-- Data under study follows --

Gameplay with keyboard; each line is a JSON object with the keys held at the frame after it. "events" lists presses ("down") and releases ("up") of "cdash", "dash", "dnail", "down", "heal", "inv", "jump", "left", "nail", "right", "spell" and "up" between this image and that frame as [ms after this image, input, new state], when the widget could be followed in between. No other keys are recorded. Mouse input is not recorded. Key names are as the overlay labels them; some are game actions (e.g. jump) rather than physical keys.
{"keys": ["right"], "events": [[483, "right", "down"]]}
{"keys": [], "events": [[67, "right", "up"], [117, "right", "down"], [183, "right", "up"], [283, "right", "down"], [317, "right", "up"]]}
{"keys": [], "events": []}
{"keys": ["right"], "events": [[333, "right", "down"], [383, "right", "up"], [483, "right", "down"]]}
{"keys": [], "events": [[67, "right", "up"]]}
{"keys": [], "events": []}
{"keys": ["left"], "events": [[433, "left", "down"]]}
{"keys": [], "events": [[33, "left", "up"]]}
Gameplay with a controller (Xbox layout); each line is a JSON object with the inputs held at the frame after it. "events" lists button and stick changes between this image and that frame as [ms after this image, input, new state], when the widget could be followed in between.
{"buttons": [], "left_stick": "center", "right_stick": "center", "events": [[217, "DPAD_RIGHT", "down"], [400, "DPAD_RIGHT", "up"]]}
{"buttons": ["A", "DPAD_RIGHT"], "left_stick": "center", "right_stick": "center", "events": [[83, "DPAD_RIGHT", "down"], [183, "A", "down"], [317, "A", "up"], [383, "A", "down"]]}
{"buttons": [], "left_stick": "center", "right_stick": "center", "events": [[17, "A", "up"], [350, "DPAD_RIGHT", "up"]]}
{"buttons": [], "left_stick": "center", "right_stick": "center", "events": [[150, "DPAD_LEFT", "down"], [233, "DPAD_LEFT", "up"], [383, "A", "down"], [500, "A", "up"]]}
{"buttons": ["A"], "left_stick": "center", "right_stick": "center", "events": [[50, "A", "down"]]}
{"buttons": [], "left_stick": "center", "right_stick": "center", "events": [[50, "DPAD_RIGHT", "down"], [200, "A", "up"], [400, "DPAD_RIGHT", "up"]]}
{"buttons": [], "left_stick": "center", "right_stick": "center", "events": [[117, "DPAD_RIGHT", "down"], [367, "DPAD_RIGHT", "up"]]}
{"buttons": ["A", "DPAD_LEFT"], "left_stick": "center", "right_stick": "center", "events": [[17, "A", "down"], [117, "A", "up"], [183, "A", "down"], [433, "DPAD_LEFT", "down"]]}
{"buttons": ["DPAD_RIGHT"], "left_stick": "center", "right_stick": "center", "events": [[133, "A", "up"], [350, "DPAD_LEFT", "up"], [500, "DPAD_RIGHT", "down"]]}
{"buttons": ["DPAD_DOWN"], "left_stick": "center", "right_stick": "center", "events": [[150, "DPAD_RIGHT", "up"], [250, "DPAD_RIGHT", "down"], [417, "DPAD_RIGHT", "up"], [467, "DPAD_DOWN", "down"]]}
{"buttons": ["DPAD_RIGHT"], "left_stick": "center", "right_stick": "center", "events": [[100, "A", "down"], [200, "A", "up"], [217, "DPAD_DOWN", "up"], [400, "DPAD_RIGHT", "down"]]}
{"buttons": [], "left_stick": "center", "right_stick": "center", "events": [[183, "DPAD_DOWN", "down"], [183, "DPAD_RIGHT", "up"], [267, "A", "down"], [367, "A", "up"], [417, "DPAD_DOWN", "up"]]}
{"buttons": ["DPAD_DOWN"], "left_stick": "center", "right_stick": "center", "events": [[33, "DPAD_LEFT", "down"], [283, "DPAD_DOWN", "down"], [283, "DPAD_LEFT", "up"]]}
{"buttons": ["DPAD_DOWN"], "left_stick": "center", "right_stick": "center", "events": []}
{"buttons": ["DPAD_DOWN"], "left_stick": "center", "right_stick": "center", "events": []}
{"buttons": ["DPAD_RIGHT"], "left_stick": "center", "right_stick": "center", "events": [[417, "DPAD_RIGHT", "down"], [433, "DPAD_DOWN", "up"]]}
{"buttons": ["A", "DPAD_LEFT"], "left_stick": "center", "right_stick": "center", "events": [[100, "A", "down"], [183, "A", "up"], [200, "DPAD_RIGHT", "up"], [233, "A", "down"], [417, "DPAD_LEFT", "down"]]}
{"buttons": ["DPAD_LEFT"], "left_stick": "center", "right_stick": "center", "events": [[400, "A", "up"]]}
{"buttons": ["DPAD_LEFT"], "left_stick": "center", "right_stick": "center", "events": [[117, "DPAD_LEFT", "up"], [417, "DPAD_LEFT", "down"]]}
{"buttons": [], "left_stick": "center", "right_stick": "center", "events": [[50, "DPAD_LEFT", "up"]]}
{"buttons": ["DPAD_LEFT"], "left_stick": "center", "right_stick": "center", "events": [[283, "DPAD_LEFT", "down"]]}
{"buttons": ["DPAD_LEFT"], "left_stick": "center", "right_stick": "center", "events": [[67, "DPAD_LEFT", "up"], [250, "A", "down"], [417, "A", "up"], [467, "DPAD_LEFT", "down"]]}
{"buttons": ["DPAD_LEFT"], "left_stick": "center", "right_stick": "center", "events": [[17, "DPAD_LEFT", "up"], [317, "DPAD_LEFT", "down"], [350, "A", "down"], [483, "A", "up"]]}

-- Data under study concluded --

## Task item
Set down the data once more, exactly as shown above.

## Result for this task
Gameplay with keyboard; each line is a JSON object with the keys held at the frame after it. "events" lists presses ("down") and releases ("up") of "cdash", "dash", "dnail", "down", "heal", "inv", "jump", "left", "nail", "right", "spell" and "up" between this image and that frame as [ms after this image, input, new state], when the widget could be followed in between. No other keys are recorded. Mouse input is not recorded. Key names are as the overlay labels them; some are game actions (e.g. jump) rather than physical keys.
{"keys": ["right"], "events": [[483, "right", "down"]]}
{"keys": [], "events": [[67, "right", "up"], [117, "right", "down"], [183, "right", "up"], [283, "right", "down"], [317, "right", "up"]]}
{"keys": [], "events": []}
{"keys": ["right"], "events": [[333, "right", "down"], [383, "right", "up"], [483, "right", "down"]]}
{"keys": [], "events": [[67, "right", "up"]]}
{"keys": [], "events": []}
{"keys": ["left"], "events": [[433, "left", "down"]]}
{"keys": [], "events": [[33, "left", "up"]]}
Gameplay with a controller (Xbox layout); each line is a JSON object with the inputs held at the frame after it. "events" lists button and stick changes between this image and that frame as [ms after this image, input, new state], when the widget could be followed in between.
{"buttons": [], "left_stick": "center", "right_stick": "center", "events": [[217, "DPAD_RIGHT", "down"], [400, "DPAD_RIGHT", "up"]]}
{"buttons": ["A", "DPAD_RIGHT"], "left_stick": "center", "right_stick": "center", "events": [[83, "DPAD_RIGHT", "down"], [183, "A", "down"], [317, "A", "up"], [383, "A", "down"]]}
{"buttons": [], "left_stick": "center", "right_stick": "center", "events": [[17, "A", "up"], [350, "DPAD_RIGHT", "up"]]}
{"buttons": [], "left_stick": "center", "right_stick": "center", "events": [[150, "DPAD_LEFT", "down"], [233, "DPAD_LEFT", "up"], [383, "A", "down"], [500, "A", "up"]]}
{"buttons": ["A"], "left_stick": "center", "right_stick": "center", "events": [[50, "A", "down"]]}
{"buttons": [], "left_stick": "center", "right_stick": "center", "events": [[50, "DPAD_RIGHT", "down"], [200, "A", "up"], [400, "DPAD_RIGHT", "up"]]}
{"buttons": [], "left_stick": "center", "right_stick": "center", "events": [[117, "DPAD_RIGHT", "down"], [367, "DPAD_RIGHT", "up"]]}
{"buttons": ["A", "DPAD_LEFT"], "left_stick": "center", "right_stick": "center", "events": [[17, "A", "down"], [117, "A", "up"], [183, "A", "down"], [433, "DPAD_LEFT", "down"]]}
{"buttons": ["DPAD_RIGHT"], "left_stick": "center", "right_stick": "center", "events": [[133, "A", "up"], [350, "DPAD_LEFT", "up"], [500, "DPAD_RIGHT", "down"]]}
{"buttons": ["DPAD_DOWN"], "left_stick": "center", "right_stick": "center", "events": [[150, "DPAD_RIGHT", "up"], [250, "DPAD_RIGHT", "down"], [417, "DPAD_RIGHT", "up"], [467, "DPAD_DOWN", "down"]]}
{"buttons": ["DPAD_RIGHT"], "left_stick": "center", "right_stick": "center", "events": [[100, "A", "down"], [200, "A", "up"], [217, "DPAD_DOWN", "up"], [400, "DPAD_RIGHT", "down"]]}
{"buttons": [], "left_stick": "center", "right_stick": "center", "events": [[183, "DPAD_DOWN", "down"], [183, "DPAD_RIGHT", "up"], [267, "A", "down"], [367, "A", "up"], [417, "DPAD_DOWN", "up"]]}
{"buttons": ["DPAD_DOWN"], "left_stick": "center", "right_stick": "center", "events": [[33, "DPAD_LEFT", "down"], [283, "DPAD_DOWN", "down"], [283, "DPAD_LEFT", "up"]]}
{"buttons": ["DPAD_DOWN"], "left_stick": "center", "right_stick": "center", "events": []}
{"buttons": ["DPAD_DOWN"], "left_stick": "center", "right_stick": "center", "events": []}
{"buttons": ["DPAD_RIGHT"], "left_stick": "center", "right_stick": "center", "events": [[417, "DPAD_RIGHT", "down"], [433, "DPAD_DOWN", "up"]]}
{"buttons": ["A", "DPAD_LEFT"], "left_stick": "center", "right_stick": "center", "events": [[100, "A", "down"], [183, "A", "up"], [200, "DPAD_RIGHT", "up"], [233, "A", "down"], [417, "DPAD_LEFT", "down"]]}
{"buttons": ["DPAD_LEFT"], "left_stick": "center", "right_stick": "center", "events": [[400, "A", "up"]]}
{"buttons": ["DPAD_LEFT"], "left_stick": "center", "right_stick": "center", "events": [[117, "DPAD_LEFT", "up"], [417, "DPAD_LEFT", "down"]]}
{"buttons": [], "left_stick": "center", "right_stick": "center", "events": [[50, "DPAD_LEFT", "up"]]}
{"buttons": ["DPAD_LEFT"], "left_stick": "center", "right_stick": "center", "events": [[283, "DPAD_LEFT", "down"]]}
{"buttons": ["DPAD_LEFT"], "left_stick": "center", "right_stick": "center", "events": [[67, "DPAD_LEFT", "up"], [250, "A", "down"], [417, "A", "up"], [467, "DPAD_LEFT", "down"]]}
{"buttons": ["DPAD_LEFT"], "left_stick": "center", "right_stick": "center", "events": [[17, "DPAD_LEFT", "up"], [317, "DPAD_LEFT", "down"], [350, "A", "down"], [483, "A", "up"]]}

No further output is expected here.